Honestly I completely disagree. At our school EMTs wear gray polos with "EMT" and the school name on the back, Medics shirts are burgandy polos with "Paramedic" and the school name also. Everyone wears blue BDUs and Boots. I tihknk that uniforms make a huge difference, even though its just clothes, it puts everyone on an even platform on the first day of class. As far as the whole profesionalism thing, I think it does help, yes graduate schools don't require uniforms in class but neither do Doctors have a specific "uniform" once they get out in the field.


----------



## usafmedic45 (Aug 18, 2011)

> yes graduate schools don't require uniforms in class but neither do Doctors have a specific "uniform" once they get out in the field.



Given the broad range of "uniforms" in EMS, I would not say we really do either.  Having 15 years of experience in hospitals, I would say that the variation among docs and other professionals is far than what we see in the ranks of EMS which is, for the most part, filled with rank amateurs.

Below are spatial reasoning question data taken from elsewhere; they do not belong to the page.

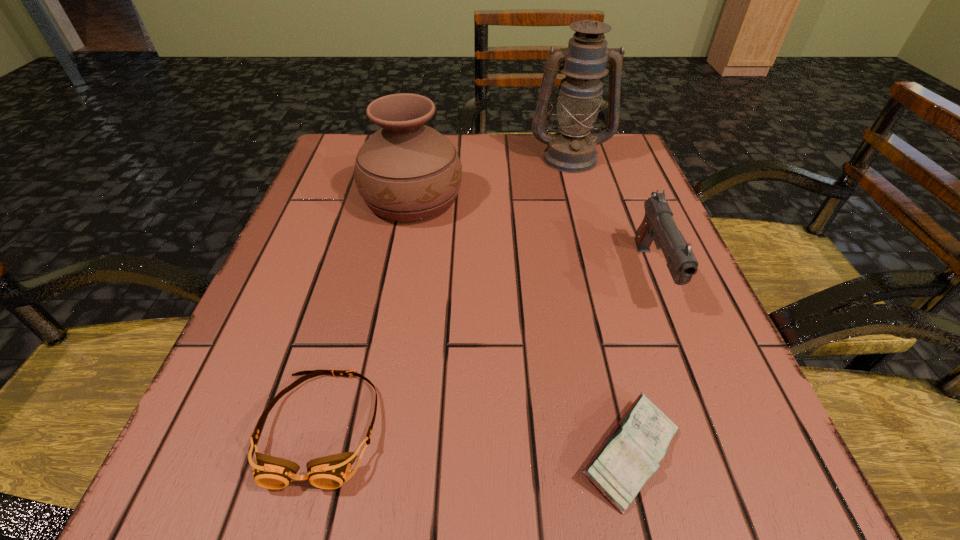
Locate an element on the screen. oil lamp situated at the far edge is located at coordinates (572, 150).

Locate an element on the screen. This screenshot has width=960, height=540. urn located in the far edge section of the desktop is located at coordinates (407, 171).

Where is `goggles that is at the near edge`? goggles that is at the near edge is located at coordinates (330, 472).

You are a GUI agent. You are given a task and a screenshot of the screen. Output one action in this format:
    pyautogui.click(x=<x>, y=<y>)
    Task: Click on the diary located at the near edge
    The image size is (960, 540).
    Given the screenshot: What is the action you would take?
    pyautogui.click(x=630, y=455)

At what (x,y) coordinates should I click in order to perform the action: click on urn that is at the left edge. Please return your answer as a coordinate pair (x, y). The width and height of the screenshot is (960, 540). Looking at the image, I should click on (407, 171).

Locate an element on the screen. goggles that is at the left edge is located at coordinates [x=330, y=472].

In order to click on oil lamp at the right edge in this screenshot , I will do `click(572, 150)`.

Image resolution: width=960 pixels, height=540 pixels. I want to click on gun located at the right edge, so click(x=658, y=224).

The width and height of the screenshot is (960, 540). I want to click on diary at the right edge, so click(630, 455).

Find the location of a particular element. The width and height of the screenshot is (960, 540). object situated at the far left corner is located at coordinates (407, 171).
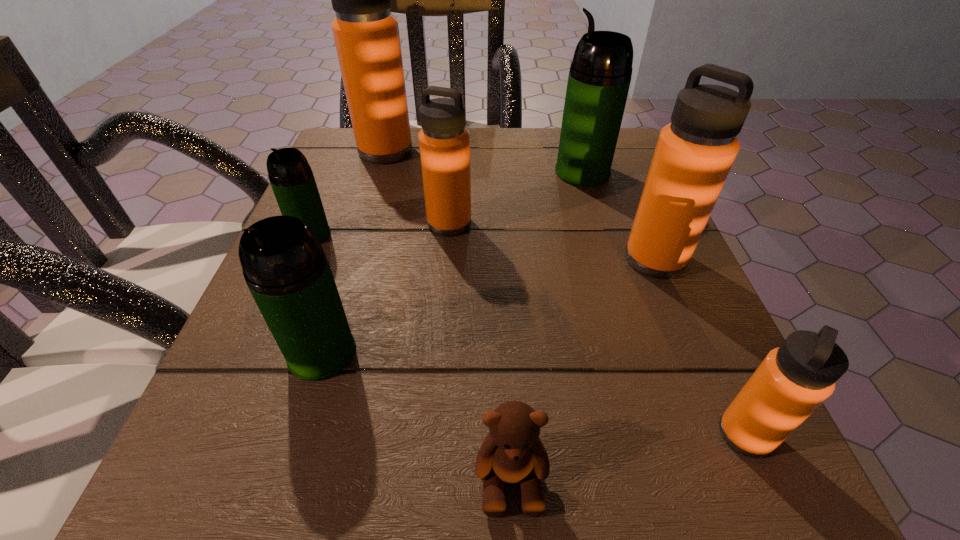
Where is `vacant space positioned from the spout of the sixth farthest thermos bottle`? The width and height of the screenshot is (960, 540). vacant space positioned from the spout of the sixth farthest thermos bottle is located at coordinates (297, 435).

Locate an element on the screen. The height and width of the screenshot is (540, 960). free space located 0.370m on the front of the second smallest orange thermos bottle is located at coordinates (432, 448).

Find the location of `vacant space located 0.150m from the spout of the leftmost green thermos bottle`. vacant space located 0.150m from the spout of the leftmost green thermos bottle is located at coordinates (276, 316).

Locate an element on the screen. This screenshot has height=540, width=960. free space located on the back of the smallest orange thermos bottle is located at coordinates (671, 267).

The height and width of the screenshot is (540, 960). What are the coordinates of `thermos bottle that is at the near edge` in the screenshot? It's located at (793, 380).

The width and height of the screenshot is (960, 540). Identify the location of teddy bear at the near edge. (512, 452).

Identify the location of object located in the far left corner section of the desktop. The width and height of the screenshot is (960, 540). (x=366, y=34).

Image resolution: width=960 pixels, height=540 pixels. Identify the location of object positioned at the far right corner. (600, 74).

Identify the location of object that is at the near right corner. (793, 380).

Where is `free region at the far edge of the desktop`? The width and height of the screenshot is (960, 540). free region at the far edge of the desktop is located at coordinates (491, 158).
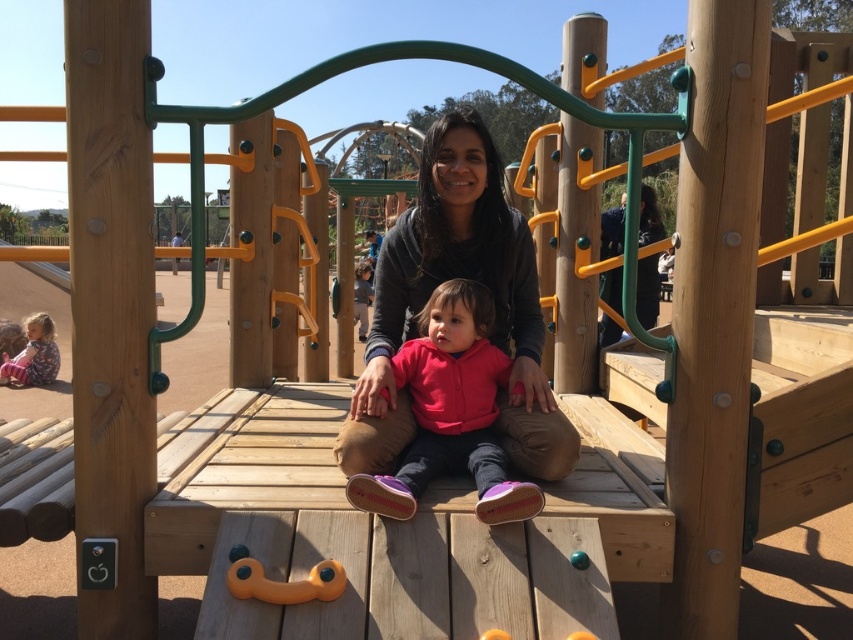
Question: Does pink fleece jacket at center appear on the left side of matte pink jacket at lower left?

Choices:
 (A) no
 (B) yes

Answer: (A)

Question: Which point is farther to the camera?

Choices:
 (A) pink fleece jacket at center
 (B) matte black hoodie at center
 (C) matte pink jacket at lower left

Answer: (C)

Question: Does pink fleece jacket at center lie in front of matte pink jacket at lower left?

Choices:
 (A) no
 (B) yes

Answer: (B)

Question: Which object is closer to the camera taking this photo?

Choices:
 (A) matte pink jacket at lower left
 (B) pink fleece jacket at center
 (C) matte black hoodie at center

Answer: (B)

Question: Observing the image, what is the correct spatial positioning of matte black hoodie at center in reference to matte pink jacket at lower left?

Choices:
 (A) below
 (B) above

Answer: (B)

Question: Which point is closer to the camera taking this photo?

Choices:
 (A) (363, 426)
 (B) (7, 365)
 (C) (491, 401)

Answer: (A)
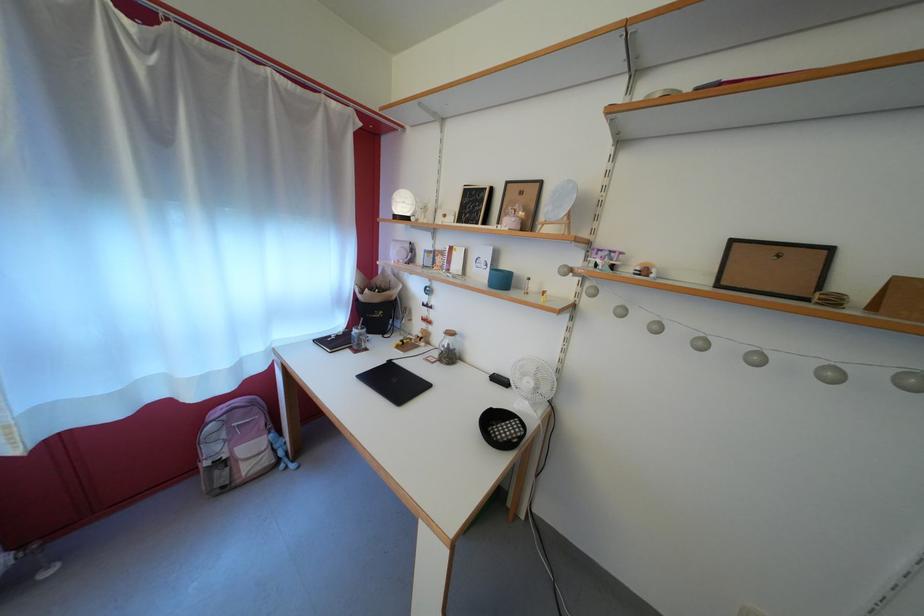
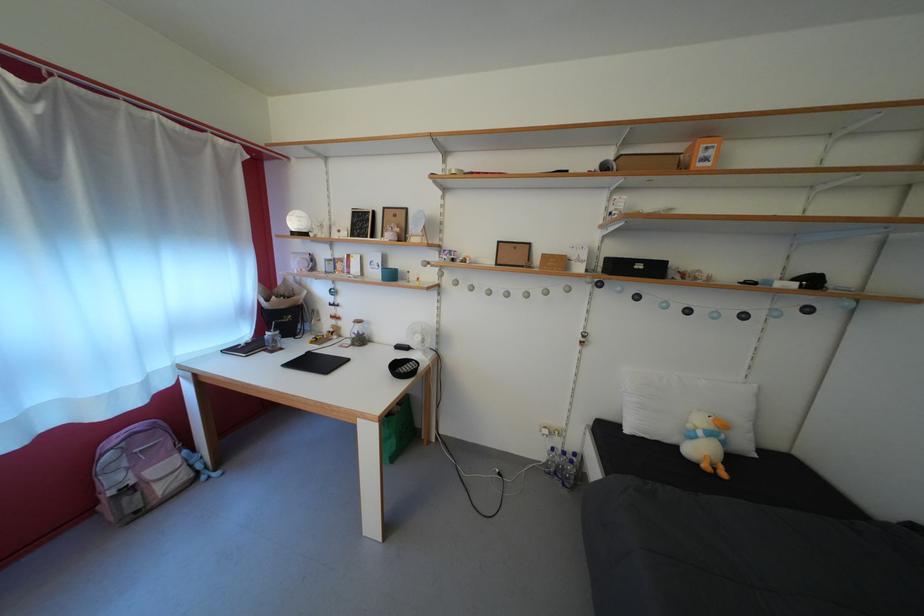
The point at (398, 368) is marked in the first image. Where is the corresponding point in the second image?

(317, 360)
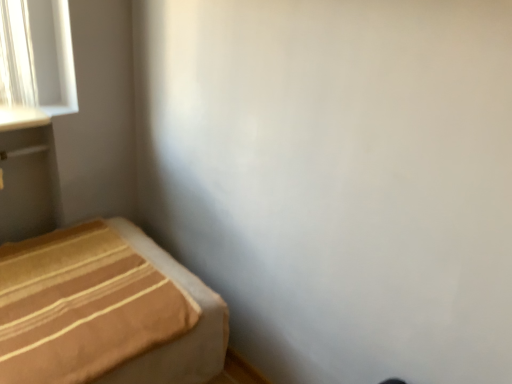
Question: Should I look upward or downward to see matte gray vanity at left?

Choices:
 (A) down
 (B) up

Answer: (B)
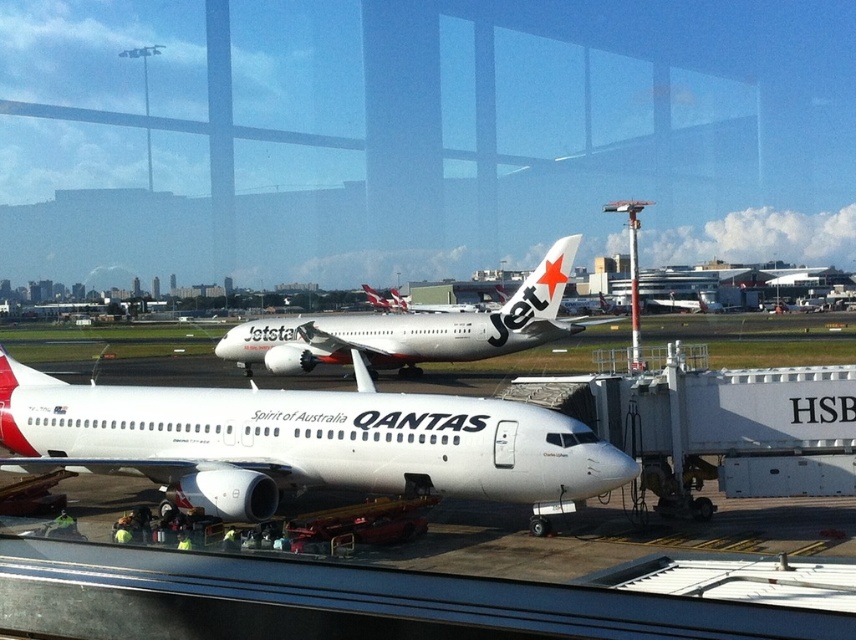
Question: Is white glossy airliner at center smaller than white glossy airplane at center?

Choices:
 (A) no
 (B) yes

Answer: (B)

Question: Where is white glossy airliner at center located in relation to white glossy airplane at center in the image?

Choices:
 (A) above
 (B) below

Answer: (B)

Question: Which of the following is the farthest from the observer?

Choices:
 (A) (522, 292)
 (B) (321, 468)

Answer: (A)

Question: Which point is farther to the camera?

Choices:
 (A) (479, 328)
 (B) (316, 477)

Answer: (A)

Question: Can you confirm if white glossy airliner at center is positioned below white glossy airplane at center?

Choices:
 (A) no
 (B) yes

Answer: (B)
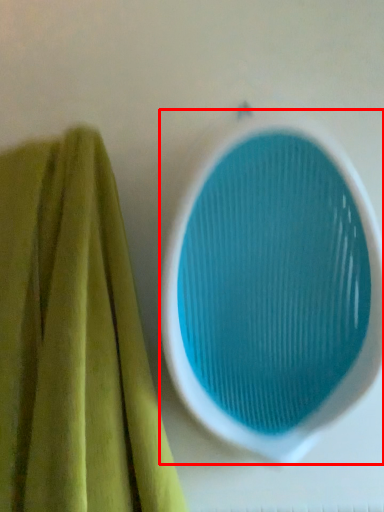
Question: In this image, where is oval (annotated by the red box) located relative to towel?

Choices:
 (A) right
 (B) left

Answer: (A)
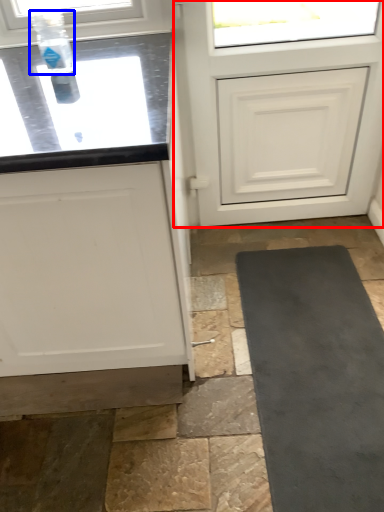
Question: Which point is closer to the camera, door (highlighted by a red box) or bottle (highlighted by a blue box)?

Choices:
 (A) door
 (B) bottle

Answer: (B)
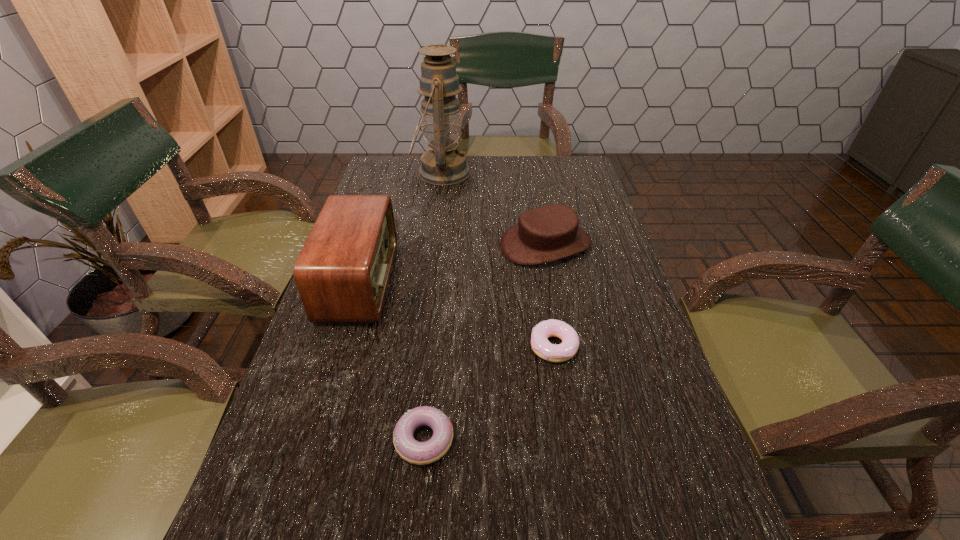
The width and height of the screenshot is (960, 540). I want to click on free spot between the hat and the nearer doughnut, so click(485, 342).

Locate which object ranks fourth in proximity to the hat. Please provide its 2D coordinates. Your answer should be formatted as a tuple, i.e. [(x, y)], where the tuple contains the x and y coordinates of a point satisfying the conditions above.

[(420, 453)]

Select which object appears as the closest to the oil lamp. Please provide its 2D coordinates. Your answer should be formatted as a tuple, i.e. [(x, y)], where the tuple contains the x and y coordinates of a point satisfying the conditions above.

[(549, 233)]

You are a GUI agent. You are given a task and a screenshot of the screen. Output one action in this format:
    pyautogui.click(x=<x>, y=<y>)
    Task: Click on the blank area in the image that satisfies the following two spatial constraints: 1. on the back side of the third tallest object; 2. on the right side of the second nearest object
    The image size is (960, 540).
    Given the screenshot: What is the action you would take?
    pyautogui.click(x=538, y=245)

The image size is (960, 540). I want to click on free space that satisfies the following two spatial constraints: 1. on the back side of the nearer doughnut; 2. on the front panel of the fourth shortest object, so click(x=441, y=281).

Image resolution: width=960 pixels, height=540 pixels. Find the location of `vacant region that satisfies the following two spatial constraints: 1. on the front panel of the second tallest object; 2. on the back side of the right doughnut`. vacant region that satisfies the following two spatial constraints: 1. on the front panel of the second tallest object; 2. on the back side of the right doughnut is located at coordinates (339, 346).

You are a GUI agent. You are given a task and a screenshot of the screen. Output one action in this format:
    pyautogui.click(x=<x>, y=<y>)
    Task: Click on the free region that satisfies the following two spatial constraints: 1. on the front panel of the radio receiver; 2. on the left side of the farther doughnut
    
    Given the screenshot: What is the action you would take?
    point(339,346)

Identify the location of blank area in the image that satisfies the following two spatial constraints: 1. on the front panel of the second tallest object; 2. on the back side of the left doughnut. (310, 440).

Where is `vacant space that satisfies the following two spatial constraints: 1. on the front panel of the fourth shortest object; 2. on the back side of the nearest object`? vacant space that satisfies the following two spatial constraints: 1. on the front panel of the fourth shortest object; 2. on the back side of the nearest object is located at coordinates [x=310, y=440].

You are a GUI agent. You are given a task and a screenshot of the screen. Output one action in this format:
    pyautogui.click(x=<x>, y=<y>)
    Task: Click on the free spot that satisfies the following two spatial constraints: 1. on the front panel of the fourth shortest object; 2. on the left side of the left doughnut
    
    Given the screenshot: What is the action you would take?
    pyautogui.click(x=310, y=440)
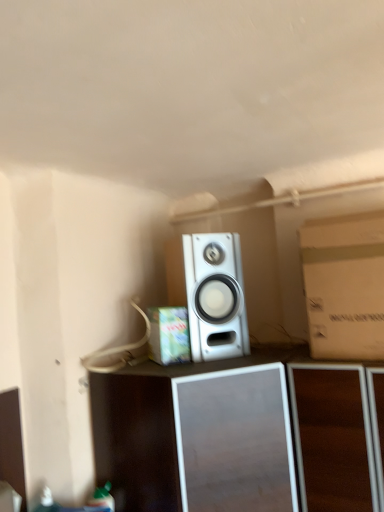
At what (x,y) coordinates should I click in order to perform the action: click on silver metallic speaker at center. Please return your answer as a coordinate pair (x, y). This screenshot has width=384, height=512. Looking at the image, I should click on (235, 436).

Which object is positioned more to the right, silver metallic speaker at center or silver metallic speaker at center?

silver metallic speaker at center is more to the right.

Would you say silver metallic speaker at center is outside silver metallic speaker at center?

Absolutely, silver metallic speaker at center is external to silver metallic speaker at center.

Relative to silver metallic speaker at center, is silver metallic speaker at center in front or behind?

Clearly, silver metallic speaker at center is in front of silver metallic speaker at center.

Is point (219, 482) more distant than point (233, 305)?

No.

Is cardboard box at center, the first cardboard box viewed from the left, aimed at silver metallic speaker at center?

No.

Which is more to the right, cardboard box at center, the first cardboard box viewed from the left, or silver metallic speaker at center?

silver metallic speaker at center is more to the right.

Considering the positions of points (187, 350) and (260, 410), is point (187, 350) closer to camera compared to point (260, 410)?

No.

Looking at the image, does cardboard box at center, placed as the second cardboard box when sorted from right to left, seem bigger or smaller compared to silver metallic speaker at center?

In the image, cardboard box at center, placed as the second cardboard box when sorted from right to left, appears to be smaller than silver metallic speaker at center.

In terms of height, does cardboard box at center, placed as the second cardboard box when sorted from right to left, look taller or shorter compared to silver metallic speaker at center?

In the image, cardboard box at center, placed as the second cardboard box when sorted from right to left, appears to be shorter than silver metallic speaker at center.

Considering the positions of objects cardboard box at center, the first cardboard box viewed from the left, and silver metallic speaker at center in the image provided, who is more to the left, cardboard box at center, the first cardboard box viewed from the left, or silver metallic speaker at center?

cardboard box at center, the first cardboard box viewed from the left, is more to the left.

From the image's perspective, is cardboard box at center, the first cardboard box viewed from the left, below silver metallic speaker at center?

Yes, from the image's perspective, cardboard box at center, the first cardboard box viewed from the left, is below silver metallic speaker at center.

Are cardboard box at center, placed as the second cardboard box when sorted from right to left, and silver metallic speaker at center far apart?

They are positioned close to each other.

Which of these two, silver metallic speaker at center or cardboard box at center, placed as the second cardboard box when sorted from right to left, is bigger?

Bigger between the two is silver metallic speaker at center.

Is silver metallic speaker at center far from cardboard box at center, the first cardboard box viewed from the left?

No, silver metallic speaker at center is not far from cardboard box at center, the first cardboard box viewed from the left.

Which is more to the right, silver metallic speaker at center or cardboard box at center, placed as the second cardboard box when sorted from right to left?

From the viewer's perspective, silver metallic speaker at center appears more on the right side.

Is silver metallic speaker at center located outside cardboard box at center, the first cardboard box viewed from the left?

silver metallic speaker at center lies outside cardboard box at center, the first cardboard box viewed from the left,'s area.

Considering the sizes of objects silver metallic speaker at center and cardboard box at center, placed as the second cardboard box when sorted from right to left, in the image provided, who is thinner, silver metallic speaker at center or cardboard box at center, placed as the second cardboard box when sorted from right to left,?

Thinner between the two is cardboard box at center, placed as the second cardboard box when sorted from right to left.

Which of these two, silver metallic speaker at center or cardboard box at center, the first cardboard box viewed from the left, stands taller?

silver metallic speaker at center.

Find the location of a particular element. The width and height of the screenshot is (384, 512). cardboard box on the left side of silver metallic speaker at center is located at coordinates (169, 335).

Which of these two, silver metallic speaker at center or cardboard box at center, placed as the second cardboard box when sorted from right to left, is bigger?

With larger size is silver metallic speaker at center.

Find the location of `cardboard box above the silver metallic speaker at center (from the image's perspective)`. cardboard box above the silver metallic speaker at center (from the image's perspective) is located at coordinates (344, 285).

Based on the photo, from a real-world perspective, is silver metallic speaker at center on brown cardboard box at right, the first cardboard box from the right?

Yes.

Can we say silver metallic speaker at center lies outside brown cardboard box at right, the first cardboard box from the right?

Yes, silver metallic speaker at center is not within brown cardboard box at right, the first cardboard box from the right.

Considering the relative positions of cardboard box at center, placed as the second cardboard box when sorted from right to left, and brown cardboard box at right, the first cardboard box from the right, in the image provided, is cardboard box at center, placed as the second cardboard box when sorted from right to left, behind brown cardboard box at right, the first cardboard box from the right,?

Yes, it is.

Which of these two, cardboard box at center, the first cardboard box viewed from the left, or brown cardboard box at right, the first cardboard box from the right, stands taller?

Standing taller between the two is brown cardboard box at right, the first cardboard box from the right.

From the image's perspective, which object appears higher, cardboard box at center, placed as the second cardboard box when sorted from right to left, or brown cardboard box at right, the first cardboard box from the right?

brown cardboard box at right, the first cardboard box from the right.

In terms of width, does cardboard box at center, the first cardboard box viewed from the left, look wider or thinner when compared to brown cardboard box at right, the first cardboard box from the right?

Clearly, cardboard box at center, the first cardboard box viewed from the left, has less width compared to brown cardboard box at right, the first cardboard box from the right.

The image size is (384, 512). I want to click on furniture lying in front of the silver metallic speaker at center, so [235, 436].

Where is `furniture to the right of cardboard box at center, the first cardboard box viewed from the left`? The width and height of the screenshot is (384, 512). furniture to the right of cardboard box at center, the first cardboard box viewed from the left is located at coordinates pos(235,436).

When comparing their distances from silver metallic speaker at center, does cardboard box at center, placed as the second cardboard box when sorted from right to left, or silver metallic speaker at center seem further?

Among the two, cardboard box at center, placed as the second cardboard box when sorted from right to left, is located further to silver metallic speaker at center.

Based on their spatial positions, is brown cardboard box at right, the first cardboard box from the right, or silver metallic speaker at center further from silver metallic speaker at center?

brown cardboard box at right, the first cardboard box from the right, lies further to silver metallic speaker at center than the other object.

Estimate the real-world distances between objects in this image. Which object is further from cardboard box at center, the first cardboard box viewed from the left, silver metallic speaker at center or brown cardboard box at right, arranged as the 2th cardboard box when viewed from the left?

brown cardboard box at right, arranged as the 2th cardboard box when viewed from the left.

Based on their spatial positions, is cardboard box at center, placed as the second cardboard box when sorted from right to left, or brown cardboard box at right, the first cardboard box from the right, closer to silver metallic speaker at center?

cardboard box at center, placed as the second cardboard box when sorted from right to left, is positioned closer to the anchor silver metallic speaker at center.

When comparing their distances from cardboard box at center, the first cardboard box viewed from the left, does silver metallic speaker at center or silver metallic speaker at center seem closer?

silver metallic speaker at center.

Consider the image. Estimate the real-world distances between objects in this image. Which object is further from brown cardboard box at right, the first cardboard box from the right, silver metallic speaker at center or cardboard box at center, placed as the second cardboard box when sorted from right to left?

Honestly, what is NOT worn to class is far more important than what is.  If a student comes to lecture with his trauma shears, flashlight, personal pair of the Jaws of Life or an AED in a fanny pack or wearing anything emblazoned with a Maltese Cross or Star of Life or anything else along those lines, I tend to pay less attention to him.  Usually just about the same amount to anyone else I believe to be delusional and potentially dangerous to himself or others.


----------



## Hunter (Aug 18, 2011)

usafmedic45 said:


> Given the broad range of "uniforms" in EMS, I would not say we really do either.
> 
> Honestly, what is NOT worn to class is far more important than what is. If a student comes to lecture with his trauma shears, flashlight, personal pair of the Jaws of Life or an AED in a fanny pack or wearing anything emblazoned with a Maltese Cross or Star of Life or anything else along those lines, I tend to pay less attention to him. Usually just about the same amount to anyone else I believe to be delusional and potentially dangerous to himself or others.


 
and having a uniform makes sure that no one OVERdresses aswell


----------



## usafmedic45 (Aug 18, 2011)

As a former instructor and quality control officer who dealt with students and graduates of about eight different programs, the programs with uniform "standards" tend to have no better record of having fewer such persons released upon unsuspecting patients.  Just because your program did it, doesn't mean that it's a good idea or the solution to a problem.


----------



## Hunter (Aug 18, 2011)

I guess it's just personal preference.


----------



## JPINFV (Aug 18, 2011)

Hunter said:


> neither do Doctors have a specific "uniform" once they get out in the field.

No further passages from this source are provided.